Paul described the deception of Eve in 2 Corinthians 11:3. “I am afraid just as Eve was deceived by the serpent’s cunning, your minds may somehow be led astray from your sincere and pure devotion to Christ.” Satan is the deceiver and he seeks to deceive the mind. The bait he used with Eve was the fact the forbidden tree was good and pleasant, and eating of it would make her wise. She saw the bait, but forgot the Lord’s warning: “You must not eat from the tree of the knowledge of good and evil… or you will surely die” (Gen. 2:17).
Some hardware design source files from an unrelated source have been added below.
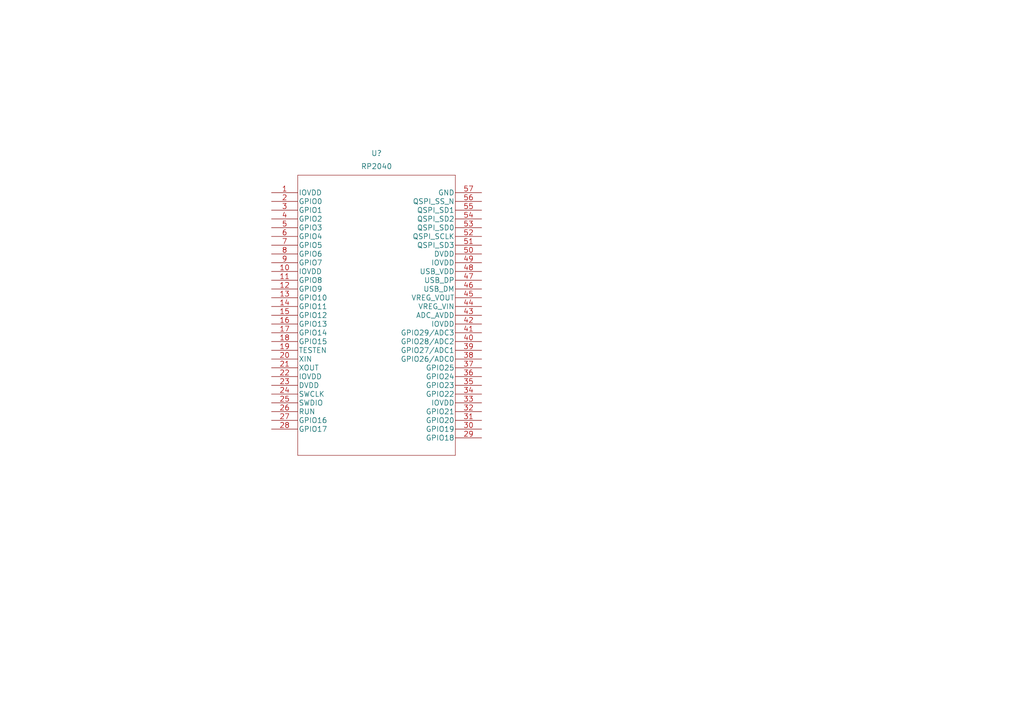
<source format=kicad_sch>
(kicad_sch (version 20211123) (generator eeschema)

  (uuid 41acfe41-fac7-432a-a7a3-946566e2d504)

  (paper "A4")

  


  (symbol (lib_id "2022-02-28_05-58-24:RP2040") (at 78.74 55.88 0) (unit 1)
    (in_bom yes) (on_board yes) (fields_autoplaced)
    (uuid e1ef5cf2-485a-4ccc-b09d-619eb8de41bd)
    (property "Reference" "U?" (id 0) (at 109.22 44.45 0)
      (effects (font (size 1.524 1.524)))
    )
    (property "Value" "RP2040" (id 1) (at 109.22 48.26 0)
      (effects (font (size 1.524 1.524)))
    )
    (property "Footprint" "IC57_RP2040" (id 2) (at 109.22 49.784 0)
      (effects (font (size 1.524 1.524)) hide)
    )
    (property "Datasheet" "" (id 3) (at 78.74 55.88 0)
      (effects (font (size 1.524 1.524)))
    )
    (pin "1" (uuid a2ba5922-191f-409f-bc40-27a528d485ff))
    (pin "10" (uuid 69ed3c2c-eca2-43d3-a0ce-4fcde1c400a3))
    (pin "11" (uuid be516e36-65f4-4d67-b275-e0a3f94fb6d2))
    (pin "12" (uuid dc416469-4e76-4e1f-89e0-93605cbe2e4d))
    (pin "13" (uuid 5d065805-48f5-4ad3-9fd0-8319826ac475))
    (pin "14" (uuid b01cdf29-2cbc-4bf5-b3d8-58dc84842020))
    (pin "15" (uuid 7c068175-4147-42cd-9399-efb05d6daa7b))
    (pin "16" (uuid d33c2ca6-5956-44bf-8b39-db4c915d3714))
    (pin "17" (uuid c18daeb1-286e-4d97-a18d-2aaebc15ee57))
    (pin "18" (uuid ba786282-165b-4289-ad69-149b6002ed36))
    (pin "19" (uuid da0d91c3-68ab-4fa5-8a25-74482d7965ce))
    (pin "2" (uuid 8008d1e1-0828-4f10-9c5b-e532f3ea6c24))
    (pin "20" (uuid 01831d1d-c044-46e9-8279-0a283addafa5))
    (pin "21" (uuid af0da8e5-9437-45bc-b9dd-f1a14e5281cb))
    (pin "22" (uuid 20c5c9da-71fd-460d-8905-e5cb10c92a1d))
    (pin "23" (uuid 0095520c-652a-43e7-91b0-26dab4c472c2))
    (pin "24" (uuid ef603486-de5a-436d-ac12-362cd9777708))
    (pin "25" (uuid fcbdf08b-48c9-43fc-8fc9-24c17b48249f))
    (pin "26" (uuid 3b5336bc-1315-491d-9306-e17e630e1e09))
    (pin "27" (uuid f840e582-3e3e-40f0-9090-ff2670e97c9f))
    (pin "28" (uuid c167ae81-2b5f-4c2b-a77e-6ade07665edd))
    (pin "29" (uuid efe7a377-aa2f-4a7a-9ee0-133faf2ef3a4))
    (pin "3" (uuid 7ec607eb-684f-4bca-942c-710fb43aebbb))
    (pin "30" (uuid b6fe92fe-c998-4b37-99c3-b24a91e51e66))
    (pin "31" (uuid 7822988f-b93a-4734-9fb7-fe31985acf07))
    (pin "32" (uuid f3085a99-03c2-4296-af7f-61c98a36772d))
    (pin "33" (uuid 27bf2887-5535-42f5-902c-9897ac27f2f4))
    (pin "34" (uuid 1131902f-ebac-40bc-8aba-c48aac2fe33b))
    (pin "35" (uuid 362a5cda-6c52-46cf-9d3f-85209e896cad))
    (pin "36" (uuid 14e7c7ca-9bbc-47e9-ba15-001d31b4cf11))
    (pin "37" (uuid 001639cc-01db-45fd-b3d5-5c632a4395b6))
    (pin "38" (uuid 60fd5298-8c8a-4d7d-bf74-fa31df81cbda))
    (pin "39" (uuid 29b2ea8e-64c5-4bfb-9066-664f3f1bb0a4))
    (pin "4" (uuid 56d3596f-dbd6-469f-9210-a270d961235f))
    (pin "40" (uuid abca2e68-1819-4f88-b676-c6bbaf151621))
    (pin "41" (uuid a1d337df-808d-4532-9240-66d49878b907))
    (pin "42" (uuid 4742893f-c578-43fa-a605-da63a79fb3a7))
    (pin "43" (uuid e6b62626-31c1-4848-8a5a-97b50d305782))
    (pin "44" (uuid d550ffd4-71b1-46ca-b0ec-99476bc498a4))
    (pin "45" (uuid 28820426-ccda-49f8-aaef-8b0385cda0b8))
    (pin "46" (uuid 05532764-3fb2-4d57-95af-1cbee12fd6c8))
    (pin "47" (uuid 793b9097-5436-40e5-bace-4c1740d8a64c))
    (pin "48" (uuid bd84e342-c564-417a-a3f7-9fd33a6f6c0a))
    (pin "49" (uuid e722ae1d-6df3-45a9-a064-fcb92e3b3751))
    (pin "5" (uuid 21bd989b-dbc2-4aee-8a12-840b6b0c2f96))
    (pin "50" (uuid d1104158-4fbd-46eb-9ba3-4e16f6efbfc6))
    (pin "51" (uuid 2ca2fed4-ccea-41c1-ac34-88630e8b1c46))
    (pin "52" (uuid 74a1d145-ad1c-41b3-bd1e-39ca5890150f))
    (pin "53" (uuid f4b796c5-8c81-4954-988c-ff1b5a9a1663))
    (pin "54" (uuid bbfd6b1c-06fc-430f-9e8f-9d2d514a1342))
    (pin "55" (uuid a47ccdc1-589d-4262-afa2-d0ef74e251a9))
    (pin "56" (uuid 55710610-7785-4873-b4cc-8f710c71da91))
    (pin "57" (uuid 89100bc0-5102-463e-be91-a2b884d6425b))
    (pin "6" (uuid 72c13295-4641-40cf-823b-07128d2593fb))
    (pin "7" (uuid 71e9e212-456b-4db4-a557-db54c583e15e))
    (pin "8" (uuid 1c6667f1-54b2-4ce7-8fe7-3a229f7d18db))
    (pin "9" (uuid f3964968-7a68-4c00-887c-cc35eefe3663))
  )

  (sheet_instances
    (path "/" (page "1"))
  )

  (symbol_instances
    (path "/e1ef5cf2-485a-4ccc-b09d-619eb8de41bd"
      (reference "U?") (unit 1) (value "RP2040") (footprint "IC57_RP2040")
    )
  )
)

</source>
Eve disobeyed God by taking fruit from the tree and eating it. Then, she shared it with her husband and he disobeyed God as well. Adam was not deceived, but sinned with his eyes wide open. For this reason, it is his sin that plunged the human race into tragedy (Rom. 5:12–21; 1 Tim. 2:12–15).
Both Adam and Eve experienced immediate spiritual death (separation from God) and ultimate physical death. All men die because of Adam (1 Cor. 15:21–22). The person who dies without Jesus Christ will experience eternal death in the lake of fire (Rev. 20:11–15).
Whenever you are faced with temptation get your eyes off the bait and look ahead to see the consequences of sin: the judgment of God. “For the wages of sin is death” (Rom. 6:23).
The first fact we must consider if we are to overcome temptation is God’s judgment.
In Part 2, we will look at two more facts we must consider if we are to overcome temptation.
1. What is the difference between tests sent by God and temptations sent by Satan?
2. What temptations are you facing at the moment? Name some steps you can take to ward off temptation.
3. What can we as Christians do to increase our awareness of the depravity of sin?